I'm learning about sharding approaches. How to achieve good horizontal scalability with a large number of shards in an IO-heavy application. Below I describe a case that I expect to see in my app. I think that this would be a relatively common in the wild, however, I was unable to find much info on it.
Let's say that we need to shard a table/collection where each row is associated with a client. All queries will include a single client id (uuid). Updates and reads are mostly evenly distributed among clients.
From what I've read in this case I would want to use a hashed sharding key on the client id. Reads would touch a single shard providing best performance. Writes would be evenly distributed as long as clients produce relatively the same load.
But what to do if there is a very small subset of clients that produce so much IO load that a single shard would have trouble handling it?

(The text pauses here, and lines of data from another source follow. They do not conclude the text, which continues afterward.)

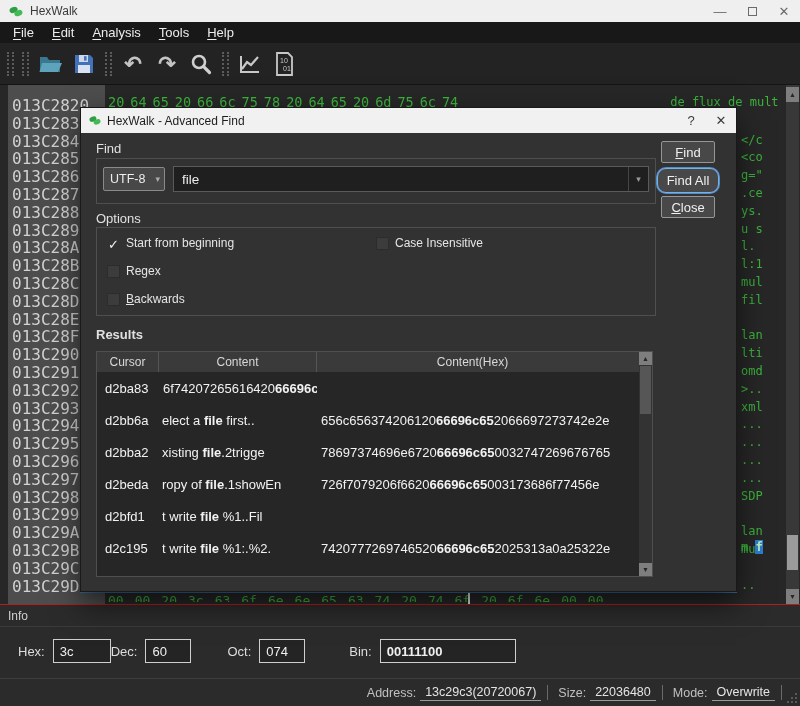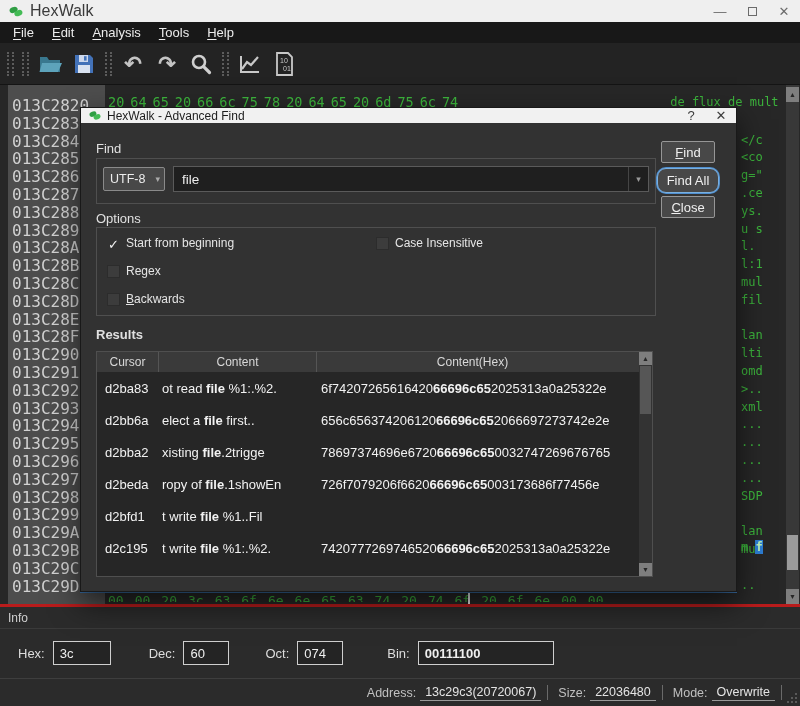"HexWalk" .titlebar .wtitle { font-size: 16px -> 12px }
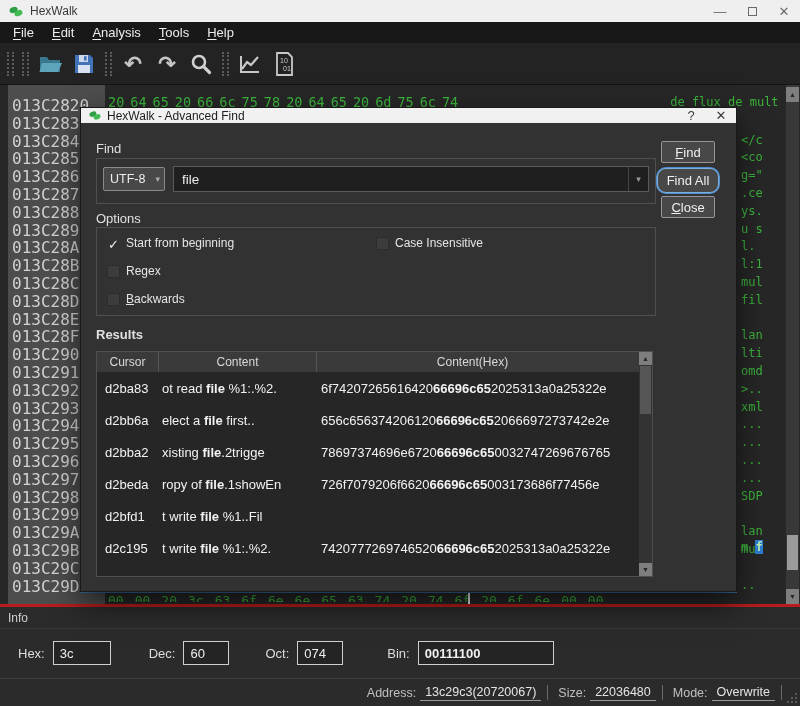"HexWalk - Advanced Find" .dlg-title { height: 15px -> 25px }
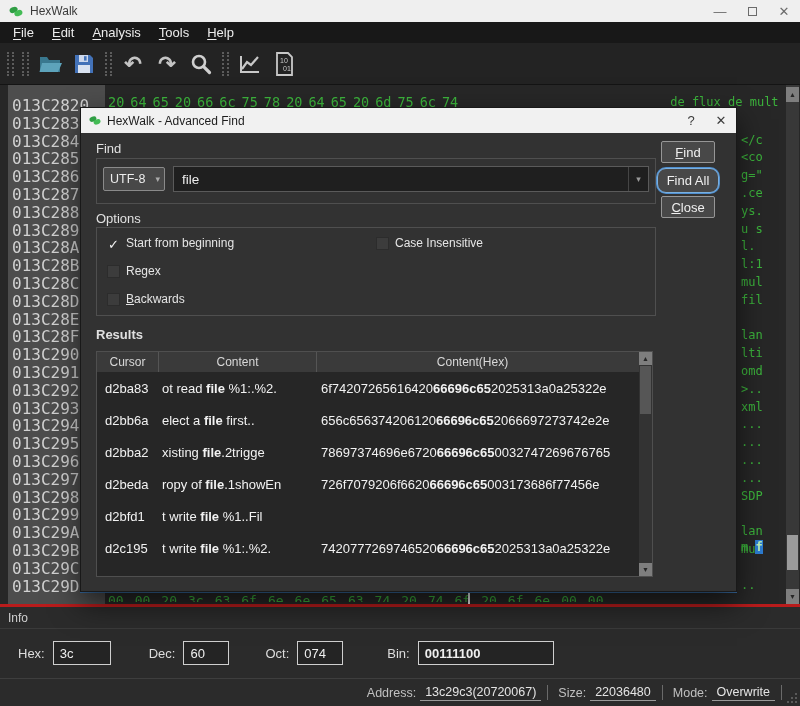"ot read file %1:.%2." div.cell { html: <div>ot read <b>file</b> %1:.%2.</div> -> none }
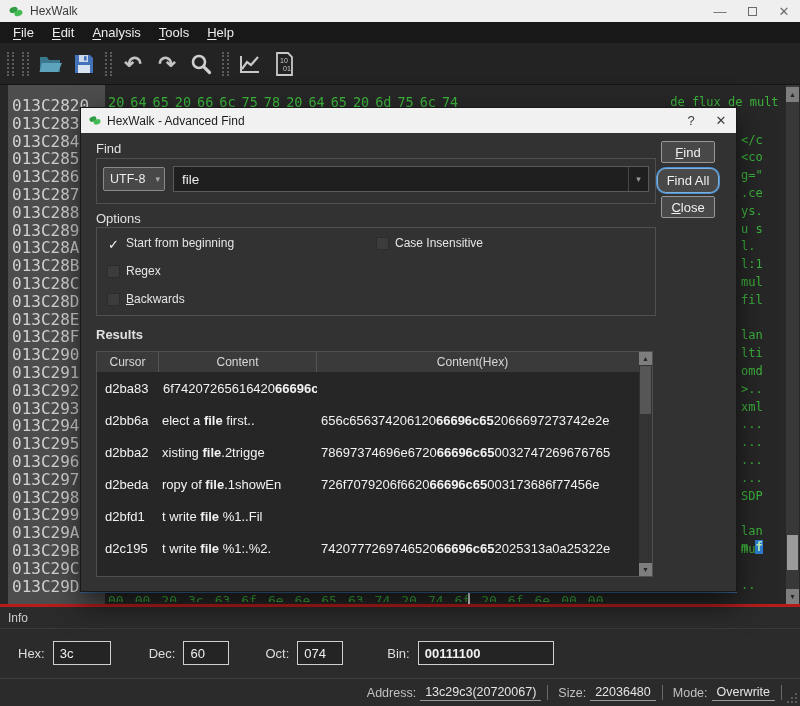"Info" .info-panel { border-top: 3px solid #b91c1c -> 1px solid #b91c1c }
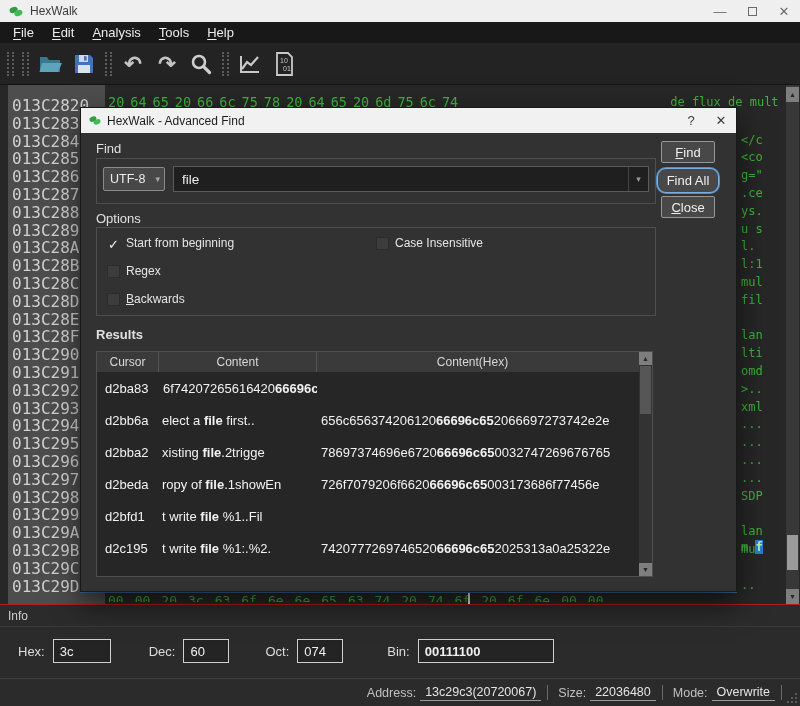"Dec:" span.flabel { margin-left: 38px -> none }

If we change the sharding key for a random record ID then writes for all clients would be distributed across all shards. But reads would have to hit all shards which is not efficient, especially when there are a lot of them.
How do we achieve a balance: have average clients be evenly distributed, and at the same time allow large clients to occupy multiple shards? Are there any DB solutions that would be able to do this automatically? Or do we have to write custom logic for tracking DB load and redistributing large clients between shards? What should I read on the topic?
CodePudding user response:
I'd suggest adding a new attribute to the client's records, for example we could call it part
. Assign a single value to simple clients, and store the same value in part
for all their records.
But heavy clients would be assigned multiple values for part
, up to the number of shards. Every record for that client would set its part
to one of these values. Assign them either randomly or round-robin, however you think is most efficient. The point being to use each part with approximately even frequency.
Your hashing algorithm for mapping clients to a shard would then use the client id the part
attribute. So each simple client would still store all their data on a single shard. But heavy clients will distribute their data over multiple shards.
This does mean that for the heavy clients, a read query would need to search multiple shards. Code your searches to loop over the part
values for the client. For most clients, this loop will only need to execute once. For the heavy clients, the loop will execute once for each part
value associated with that client.
To be honest, I've never seen a load so great that this would be necessary. It's more likely that the traffic for one client is too much for one database instance because the queries are not optimized well, or the application is running more queries than it should. It's important to make sure you analyze query efficiency before you make your sharding architecture more complex.
CodePudding user response:
You've tagged your question with cockroachdb
so you probably already suspect this, but CockroachDB handles sharding transparently. If your primary key is composite and the first column is the client id, data with the same client id will all fall in a contiguous key range, and therefore be generally stored on the same node. If a range gets bigger than a configurable limit, and/or gets much more traffic, CockroachDB will automatically split the range to rebalance storage and traffic across nodes. You'll mostly not have to pay attention to this, and for your pattern you won't want to do any explicit sharding. However, if you do need to inspect or tweak the behavior there are tools to do so such as SHOW RANGES.